[Stored data entries]

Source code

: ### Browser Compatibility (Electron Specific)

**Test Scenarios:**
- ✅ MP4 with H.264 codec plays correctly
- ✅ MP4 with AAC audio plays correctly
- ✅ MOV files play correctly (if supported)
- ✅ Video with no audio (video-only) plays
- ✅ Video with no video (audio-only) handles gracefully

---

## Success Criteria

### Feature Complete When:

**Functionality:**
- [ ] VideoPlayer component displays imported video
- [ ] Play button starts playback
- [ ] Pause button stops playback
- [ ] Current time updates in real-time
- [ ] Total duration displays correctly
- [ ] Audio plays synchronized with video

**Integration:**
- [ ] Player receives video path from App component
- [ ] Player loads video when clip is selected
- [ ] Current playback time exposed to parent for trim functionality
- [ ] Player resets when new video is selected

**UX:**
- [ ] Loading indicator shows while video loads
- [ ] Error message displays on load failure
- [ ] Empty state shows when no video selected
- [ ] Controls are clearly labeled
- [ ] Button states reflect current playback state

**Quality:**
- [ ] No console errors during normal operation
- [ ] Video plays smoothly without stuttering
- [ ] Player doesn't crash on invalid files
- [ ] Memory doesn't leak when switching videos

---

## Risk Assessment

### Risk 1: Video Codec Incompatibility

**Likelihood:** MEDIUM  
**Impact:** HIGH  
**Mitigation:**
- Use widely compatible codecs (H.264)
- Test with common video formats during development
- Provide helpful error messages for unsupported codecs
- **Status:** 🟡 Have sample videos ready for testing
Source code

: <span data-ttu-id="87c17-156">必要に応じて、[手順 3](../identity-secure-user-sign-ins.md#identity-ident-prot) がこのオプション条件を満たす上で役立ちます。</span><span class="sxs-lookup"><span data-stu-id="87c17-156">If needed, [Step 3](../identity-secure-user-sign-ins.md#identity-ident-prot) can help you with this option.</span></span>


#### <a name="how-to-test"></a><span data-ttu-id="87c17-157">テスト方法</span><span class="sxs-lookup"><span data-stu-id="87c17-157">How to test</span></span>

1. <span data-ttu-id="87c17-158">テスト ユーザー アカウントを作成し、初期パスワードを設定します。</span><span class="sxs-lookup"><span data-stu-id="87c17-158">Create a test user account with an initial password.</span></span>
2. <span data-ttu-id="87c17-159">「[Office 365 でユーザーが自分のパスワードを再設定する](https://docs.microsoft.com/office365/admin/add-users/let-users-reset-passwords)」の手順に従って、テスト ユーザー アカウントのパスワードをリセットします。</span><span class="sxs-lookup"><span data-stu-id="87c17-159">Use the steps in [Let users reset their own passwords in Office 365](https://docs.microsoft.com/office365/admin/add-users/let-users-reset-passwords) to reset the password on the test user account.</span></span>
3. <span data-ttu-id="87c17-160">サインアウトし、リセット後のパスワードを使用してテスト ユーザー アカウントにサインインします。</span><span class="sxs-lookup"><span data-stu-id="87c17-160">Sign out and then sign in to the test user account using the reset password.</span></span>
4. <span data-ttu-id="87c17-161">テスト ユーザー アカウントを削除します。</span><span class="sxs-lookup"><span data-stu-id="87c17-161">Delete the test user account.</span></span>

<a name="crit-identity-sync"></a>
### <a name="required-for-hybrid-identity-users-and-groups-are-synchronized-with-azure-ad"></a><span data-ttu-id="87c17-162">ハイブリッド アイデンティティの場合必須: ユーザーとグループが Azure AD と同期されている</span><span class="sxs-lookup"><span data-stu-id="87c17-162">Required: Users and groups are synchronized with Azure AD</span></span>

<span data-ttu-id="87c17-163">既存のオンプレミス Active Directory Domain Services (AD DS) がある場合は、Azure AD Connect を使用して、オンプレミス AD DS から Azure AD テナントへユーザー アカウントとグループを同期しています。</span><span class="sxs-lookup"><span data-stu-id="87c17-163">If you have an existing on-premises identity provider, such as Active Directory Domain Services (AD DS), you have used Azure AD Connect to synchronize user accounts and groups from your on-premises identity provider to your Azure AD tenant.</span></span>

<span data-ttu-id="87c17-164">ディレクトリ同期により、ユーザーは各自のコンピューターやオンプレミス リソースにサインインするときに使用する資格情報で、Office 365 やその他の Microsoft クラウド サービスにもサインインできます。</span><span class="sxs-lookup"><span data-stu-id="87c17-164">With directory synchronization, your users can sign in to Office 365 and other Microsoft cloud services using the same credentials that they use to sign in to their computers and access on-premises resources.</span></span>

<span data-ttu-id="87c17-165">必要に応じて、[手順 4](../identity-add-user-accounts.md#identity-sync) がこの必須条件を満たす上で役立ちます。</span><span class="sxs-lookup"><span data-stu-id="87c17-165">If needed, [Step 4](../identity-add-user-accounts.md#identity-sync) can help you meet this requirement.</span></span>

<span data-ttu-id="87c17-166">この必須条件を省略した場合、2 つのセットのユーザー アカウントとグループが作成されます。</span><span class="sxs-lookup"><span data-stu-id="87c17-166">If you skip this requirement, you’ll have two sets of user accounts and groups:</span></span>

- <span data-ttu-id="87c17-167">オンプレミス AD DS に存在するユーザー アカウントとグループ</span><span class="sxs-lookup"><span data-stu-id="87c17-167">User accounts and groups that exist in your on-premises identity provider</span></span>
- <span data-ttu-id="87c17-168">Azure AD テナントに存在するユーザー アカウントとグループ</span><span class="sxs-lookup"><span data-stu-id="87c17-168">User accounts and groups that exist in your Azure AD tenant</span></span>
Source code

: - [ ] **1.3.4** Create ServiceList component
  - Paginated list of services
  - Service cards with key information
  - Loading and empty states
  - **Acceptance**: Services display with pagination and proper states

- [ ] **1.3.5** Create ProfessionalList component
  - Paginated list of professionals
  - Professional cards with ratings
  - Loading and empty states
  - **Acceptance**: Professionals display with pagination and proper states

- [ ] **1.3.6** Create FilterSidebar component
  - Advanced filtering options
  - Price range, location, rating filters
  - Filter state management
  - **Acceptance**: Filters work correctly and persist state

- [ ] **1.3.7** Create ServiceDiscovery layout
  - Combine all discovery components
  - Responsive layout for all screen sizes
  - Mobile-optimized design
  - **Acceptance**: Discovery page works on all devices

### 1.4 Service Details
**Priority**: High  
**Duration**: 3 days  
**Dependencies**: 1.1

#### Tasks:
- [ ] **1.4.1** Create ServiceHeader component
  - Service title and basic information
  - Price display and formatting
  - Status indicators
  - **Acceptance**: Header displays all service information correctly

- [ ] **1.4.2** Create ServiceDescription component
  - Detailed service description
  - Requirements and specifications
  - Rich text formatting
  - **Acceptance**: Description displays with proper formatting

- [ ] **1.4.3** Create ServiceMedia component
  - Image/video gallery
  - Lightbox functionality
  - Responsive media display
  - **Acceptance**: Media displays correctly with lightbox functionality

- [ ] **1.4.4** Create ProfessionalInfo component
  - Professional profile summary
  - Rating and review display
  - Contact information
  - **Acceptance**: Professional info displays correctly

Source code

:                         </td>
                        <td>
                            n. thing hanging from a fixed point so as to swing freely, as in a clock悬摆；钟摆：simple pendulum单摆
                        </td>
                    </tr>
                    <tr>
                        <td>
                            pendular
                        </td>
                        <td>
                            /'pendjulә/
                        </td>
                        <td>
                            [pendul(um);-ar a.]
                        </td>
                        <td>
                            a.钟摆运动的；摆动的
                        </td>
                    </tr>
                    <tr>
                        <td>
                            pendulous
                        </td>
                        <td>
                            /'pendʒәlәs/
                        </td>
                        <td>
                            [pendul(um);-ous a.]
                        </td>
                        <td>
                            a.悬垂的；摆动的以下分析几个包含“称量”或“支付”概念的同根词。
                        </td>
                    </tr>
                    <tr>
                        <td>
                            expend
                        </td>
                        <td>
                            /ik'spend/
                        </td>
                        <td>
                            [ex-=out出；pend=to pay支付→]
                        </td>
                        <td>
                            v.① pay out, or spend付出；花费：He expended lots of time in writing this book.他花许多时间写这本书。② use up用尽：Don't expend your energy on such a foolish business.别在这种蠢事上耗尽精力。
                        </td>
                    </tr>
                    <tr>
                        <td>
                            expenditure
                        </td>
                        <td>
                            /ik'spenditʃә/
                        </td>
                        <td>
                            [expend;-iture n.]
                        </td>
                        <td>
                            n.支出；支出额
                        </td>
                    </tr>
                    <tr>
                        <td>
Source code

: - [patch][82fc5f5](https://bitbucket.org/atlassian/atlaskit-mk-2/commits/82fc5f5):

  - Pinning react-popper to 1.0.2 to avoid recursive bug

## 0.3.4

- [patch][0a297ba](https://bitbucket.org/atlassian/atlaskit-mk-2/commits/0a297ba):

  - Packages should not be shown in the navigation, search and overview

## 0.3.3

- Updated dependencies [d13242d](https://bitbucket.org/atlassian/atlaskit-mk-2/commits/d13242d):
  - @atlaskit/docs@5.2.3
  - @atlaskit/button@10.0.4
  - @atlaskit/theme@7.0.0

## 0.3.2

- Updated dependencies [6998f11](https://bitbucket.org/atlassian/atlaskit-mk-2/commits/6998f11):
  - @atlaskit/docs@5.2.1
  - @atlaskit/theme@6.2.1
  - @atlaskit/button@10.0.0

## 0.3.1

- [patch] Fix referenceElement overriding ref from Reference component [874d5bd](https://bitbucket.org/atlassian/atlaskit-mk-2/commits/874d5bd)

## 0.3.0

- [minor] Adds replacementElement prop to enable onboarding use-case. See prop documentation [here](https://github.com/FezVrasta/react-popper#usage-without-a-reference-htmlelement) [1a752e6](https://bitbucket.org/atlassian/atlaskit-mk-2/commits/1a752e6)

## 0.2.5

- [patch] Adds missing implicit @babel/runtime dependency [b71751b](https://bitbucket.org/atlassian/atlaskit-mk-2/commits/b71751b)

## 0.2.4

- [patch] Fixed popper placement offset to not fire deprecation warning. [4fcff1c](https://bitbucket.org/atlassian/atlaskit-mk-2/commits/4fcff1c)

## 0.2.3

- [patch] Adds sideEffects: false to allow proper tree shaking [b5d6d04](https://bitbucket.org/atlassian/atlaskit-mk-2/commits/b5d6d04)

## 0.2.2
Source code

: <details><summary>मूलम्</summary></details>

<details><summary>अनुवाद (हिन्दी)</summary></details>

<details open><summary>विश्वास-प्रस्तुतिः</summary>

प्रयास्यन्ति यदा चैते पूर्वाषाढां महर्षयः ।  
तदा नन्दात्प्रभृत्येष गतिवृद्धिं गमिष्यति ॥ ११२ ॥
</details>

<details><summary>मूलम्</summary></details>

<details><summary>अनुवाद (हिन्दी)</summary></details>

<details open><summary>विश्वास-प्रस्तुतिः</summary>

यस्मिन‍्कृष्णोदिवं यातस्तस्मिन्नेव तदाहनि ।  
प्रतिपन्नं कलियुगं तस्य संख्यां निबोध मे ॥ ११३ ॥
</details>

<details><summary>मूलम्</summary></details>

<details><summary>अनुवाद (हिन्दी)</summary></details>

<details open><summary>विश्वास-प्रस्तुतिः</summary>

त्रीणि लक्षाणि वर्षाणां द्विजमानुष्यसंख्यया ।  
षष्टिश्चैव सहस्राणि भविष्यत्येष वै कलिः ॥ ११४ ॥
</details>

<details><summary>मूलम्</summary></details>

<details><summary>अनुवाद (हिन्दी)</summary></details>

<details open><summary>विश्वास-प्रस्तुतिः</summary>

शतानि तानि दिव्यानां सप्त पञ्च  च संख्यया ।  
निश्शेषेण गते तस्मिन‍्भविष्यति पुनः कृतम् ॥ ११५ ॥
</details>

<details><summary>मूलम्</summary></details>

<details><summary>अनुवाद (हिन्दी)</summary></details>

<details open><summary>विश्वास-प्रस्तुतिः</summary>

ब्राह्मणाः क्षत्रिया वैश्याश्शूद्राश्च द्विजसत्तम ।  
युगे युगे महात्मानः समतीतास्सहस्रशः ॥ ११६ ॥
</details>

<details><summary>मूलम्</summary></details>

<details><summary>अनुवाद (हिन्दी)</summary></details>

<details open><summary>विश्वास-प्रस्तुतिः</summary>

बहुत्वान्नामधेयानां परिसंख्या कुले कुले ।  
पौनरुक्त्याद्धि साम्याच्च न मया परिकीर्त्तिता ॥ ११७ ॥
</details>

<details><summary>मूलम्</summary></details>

Instruction.
Copy out again the lines that run from the one containing "बहुत्वान्नामधेयानां परिसंख्या कुले कुले ।" through the last line of the stored data entries, including both of these ends.

Answer for the task.
बहुत्वान्नामधेयानां परिसंख्या कुले कुले ।  
पौनरुक्त्याद्धि साम्याच्च न मया परिकीर्त्तिता ॥ ११७ ॥
</details>

<details><summary>मूलम्</summary></details>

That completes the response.